┌──
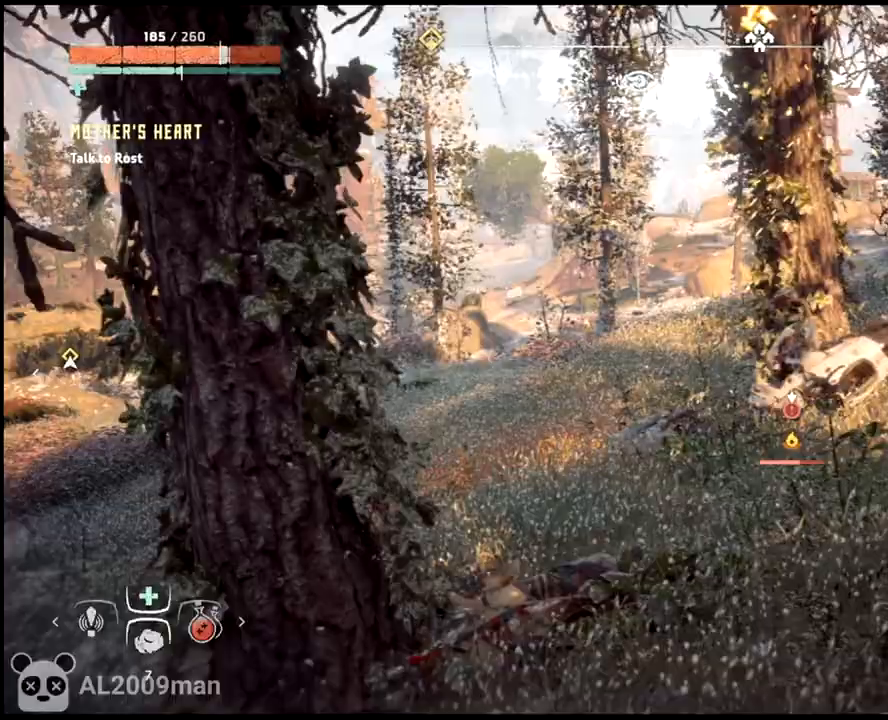
{"buttons": [], "left_stick": "right", "events": [[200, "left_stick", "down-right"], [367, "left_stick", "right"]]}
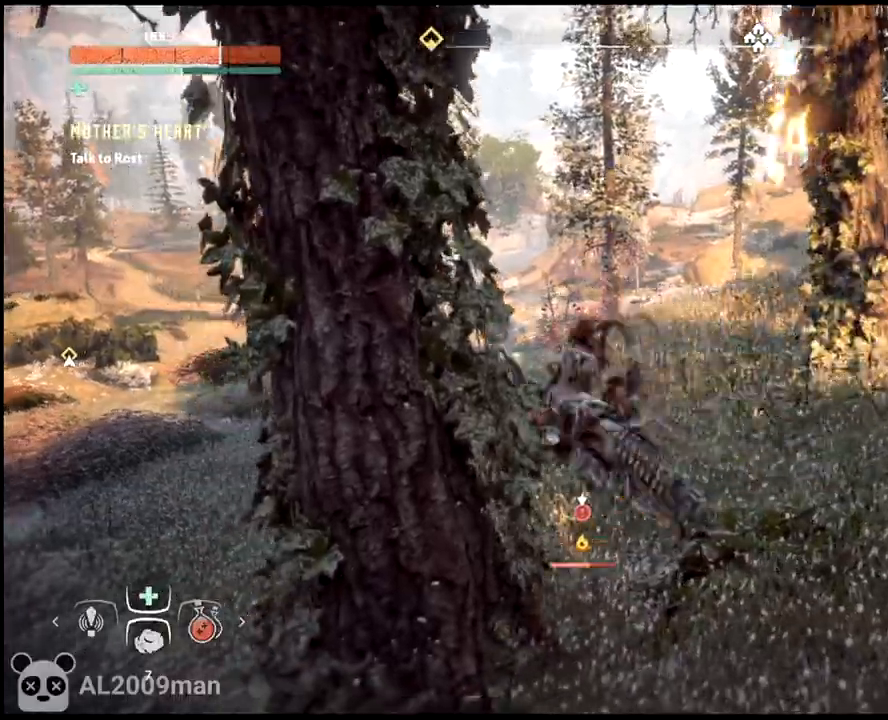
{"buttons": [], "left_stick": "right", "events": []}
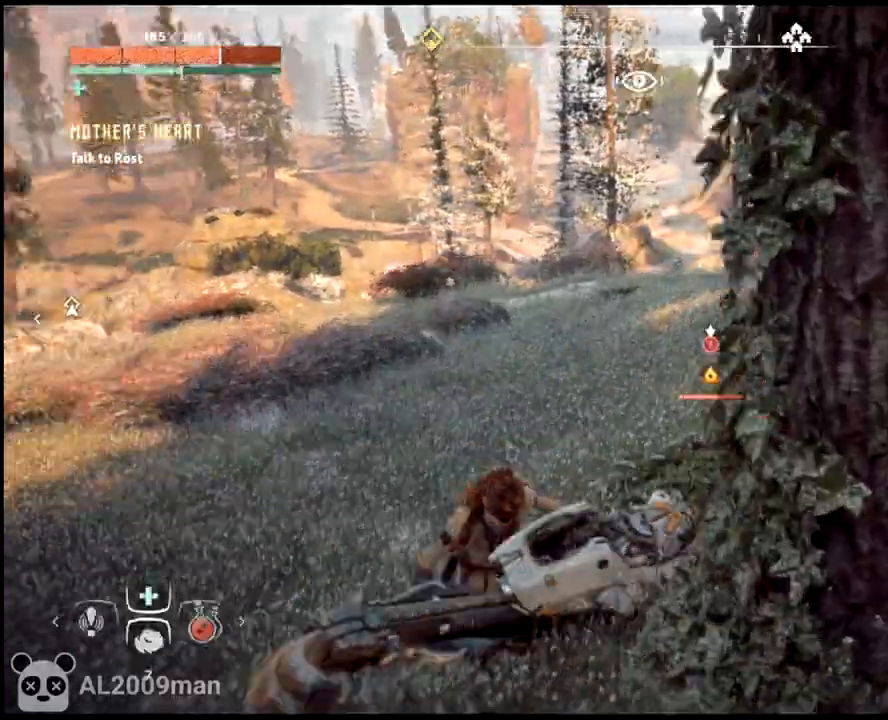
{"buttons": [], "left_stick": "up-right", "events": [[33, "left_stick", "down-right"], [367, "left_stick", "right"], [500, "left_stick", "up-right"]]}
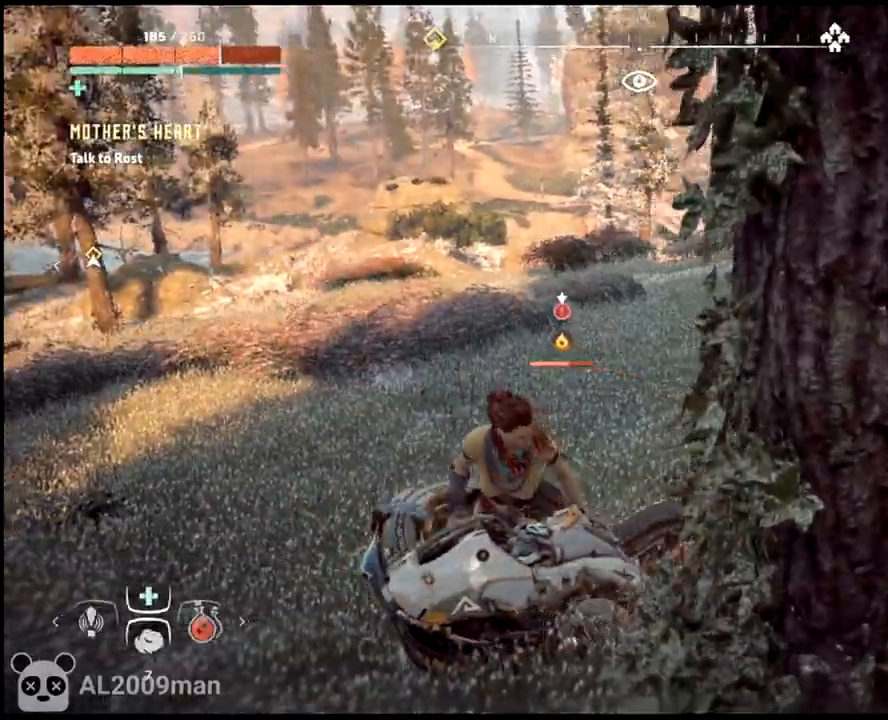
{"buttons": [], "left_stick": "up"}
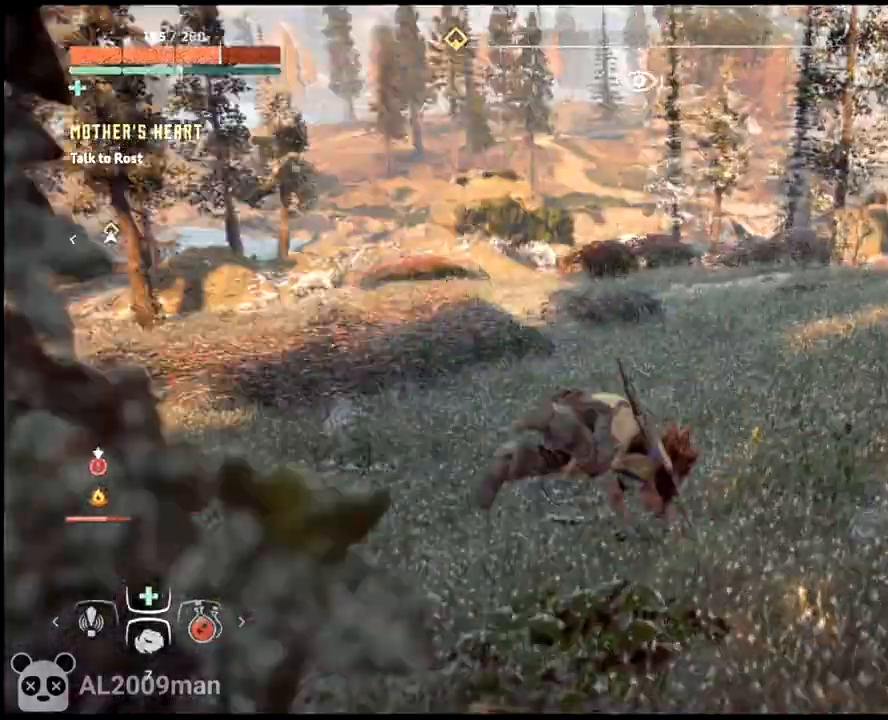
{"buttons": [], "left_stick": "right", "events": [[67, "left_stick", "up-right"], [233, "left_stick", "right"]]}
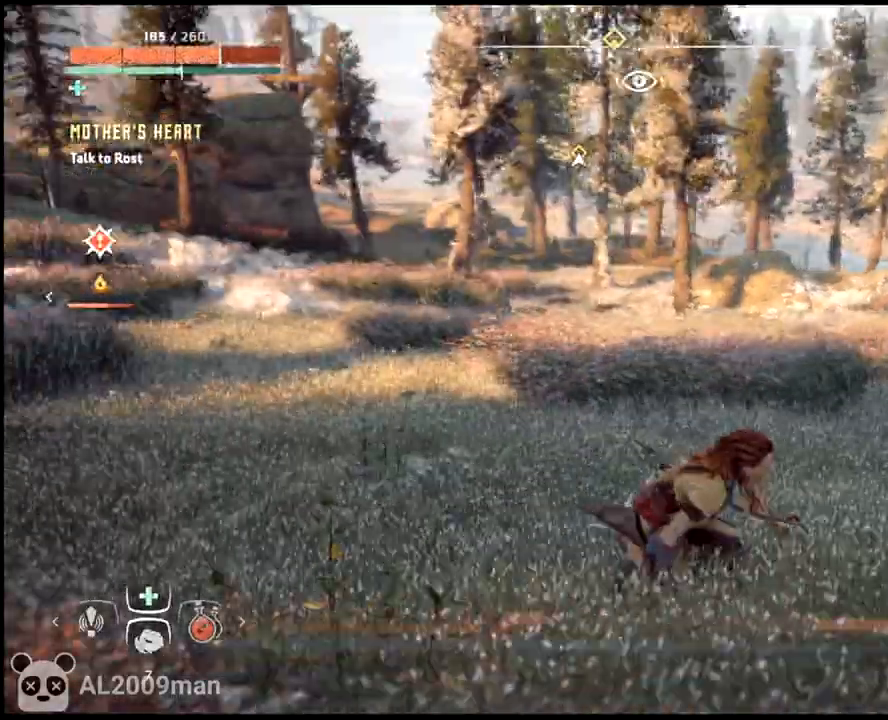
{"buttons": [], "left_stick": "down-right", "events": [[100, "left_stick", "down-right"]]}
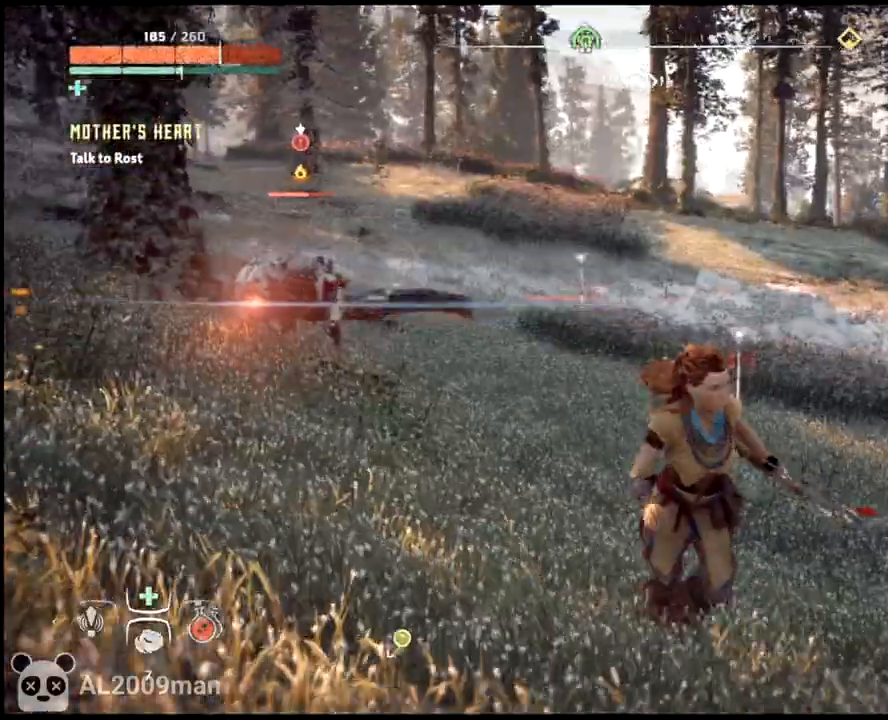
{"buttons": [], "left_stick": "down-right", "events": []}
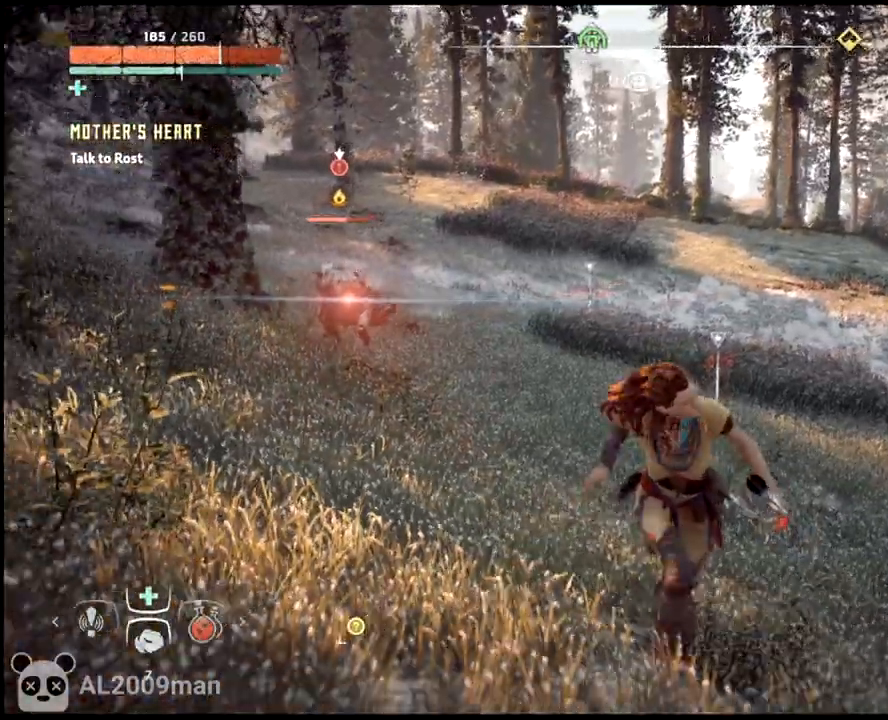
{"buttons": [], "left_stick": "down-right", "events": []}
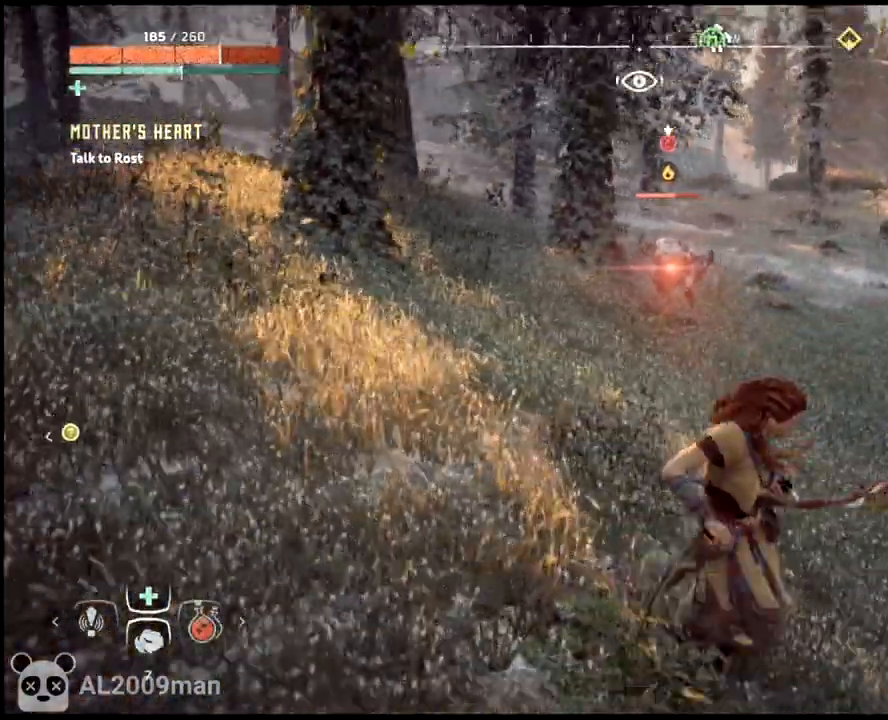
{"buttons": [], "left_stick": "down-right", "events": []}
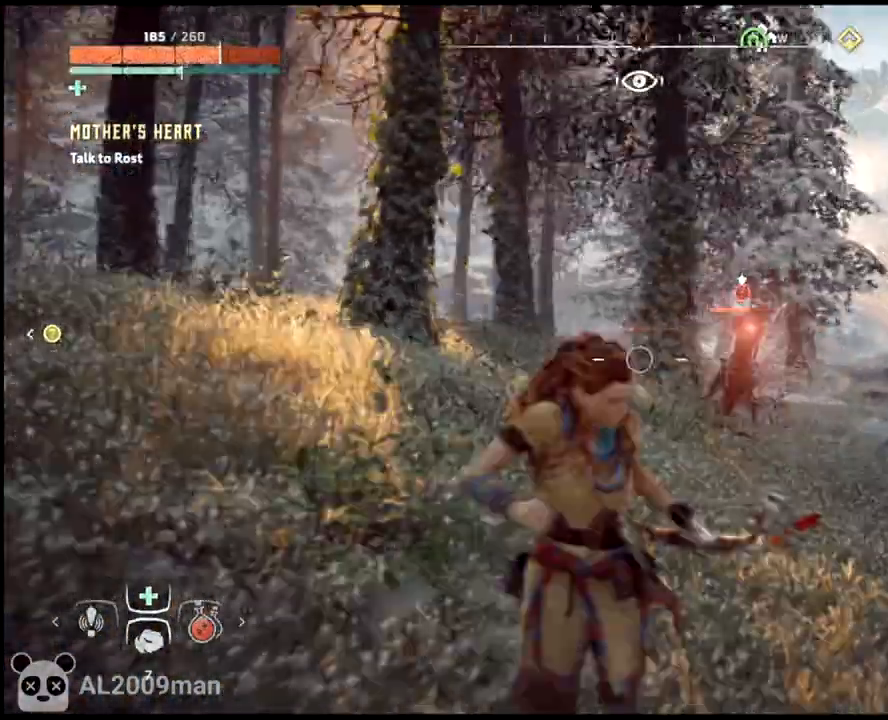
{"buttons": [], "left_stick": "down", "events": [[200, "left_stick", "down"]]}
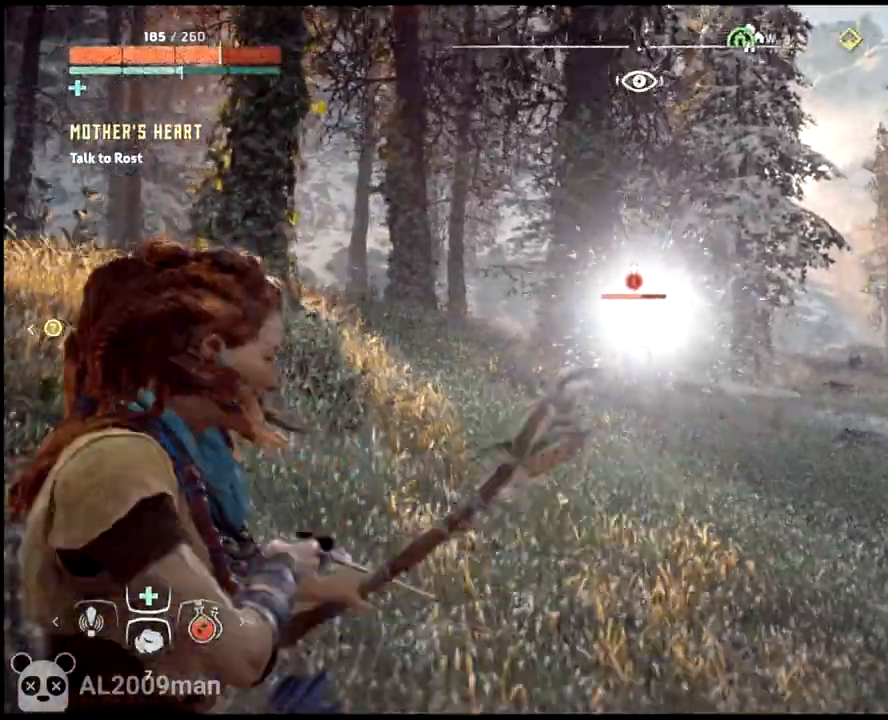
{"buttons": [], "left_stick": "down-right", "events": [[133, "left_stick", "down-right"]]}
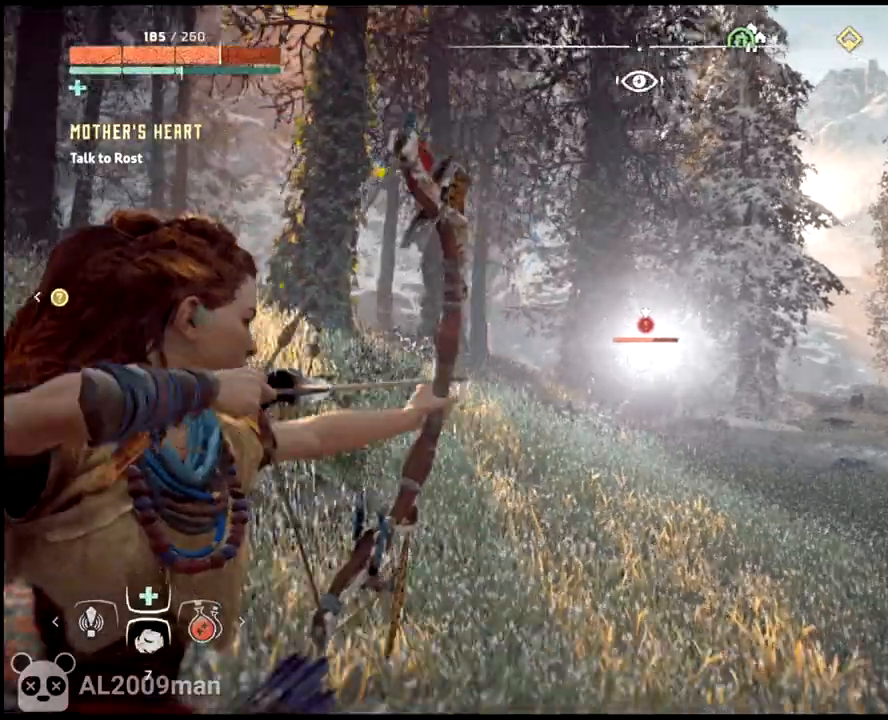
{"buttons": [], "left_stick": "down-right", "events": []}
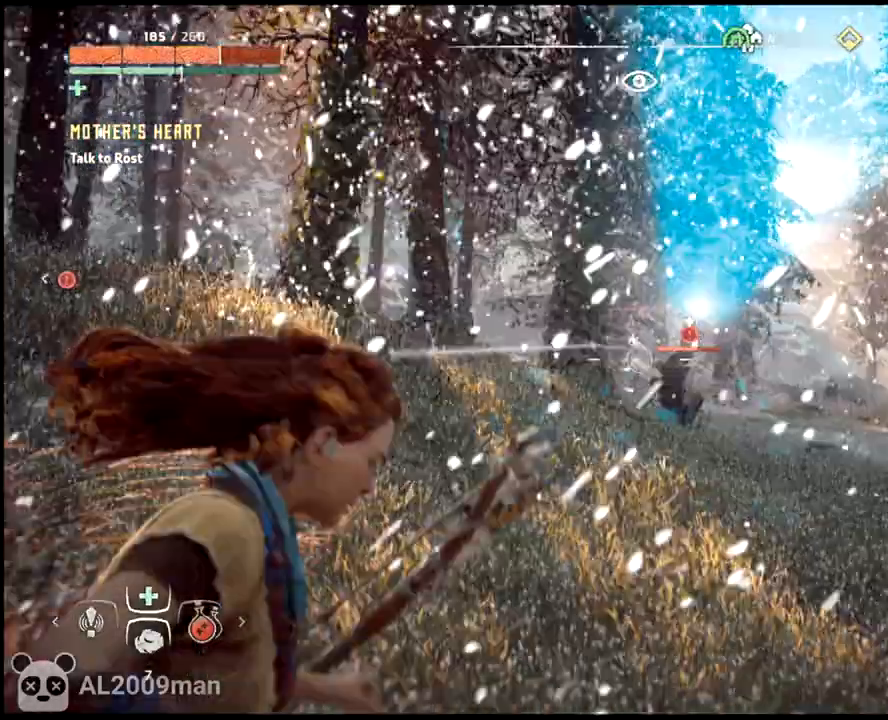
{"buttons": [], "left_stick": "down-right", "events": []}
└──
● **Requirement**
With the images removed, write out all of the material above exactly.

● **Solution for this exercise**
{"buttons": [], "left_stick": "right", "events": [[200, "left_stick", "down-right"], [367, "left_stick", "right"]]}
{"buttons": [], "left_stick": "right", "events": []}
{"buttons": [], "left_stick": "up-right", "events": [[33, "left_stick", "down-right"], [367, "left_stick", "right"], [500, "left_stick", "up-right"]]}
{"buttons": [], "left_stick": "up"}
{"buttons": [], "left_stick": "right", "events": [[67, "left_stick", "up-right"], [233, "left_stick", "right"]]}
{"buttons": [], "left_stick": "down-right", "events": [[100, "left_stick", "down-right"]]}
{"buttons": [], "left_stick": "down-right", "events": []}
{"buttons": [], "left_stick": "down-right", "events": []}
{"buttons": [], "left_stick": "down-right", "events": []}
{"buttons": [], "left_stick": "down", "events": [[200, "left_stick", "down"]]}
{"buttons": [], "left_stick": "down-right", "events": [[133, "left_stick", "down-right"]]}
{"buttons": [], "left_stick": "down-right", "events": []}
{"buttons": [], "left_stick": "down-right", "events": []}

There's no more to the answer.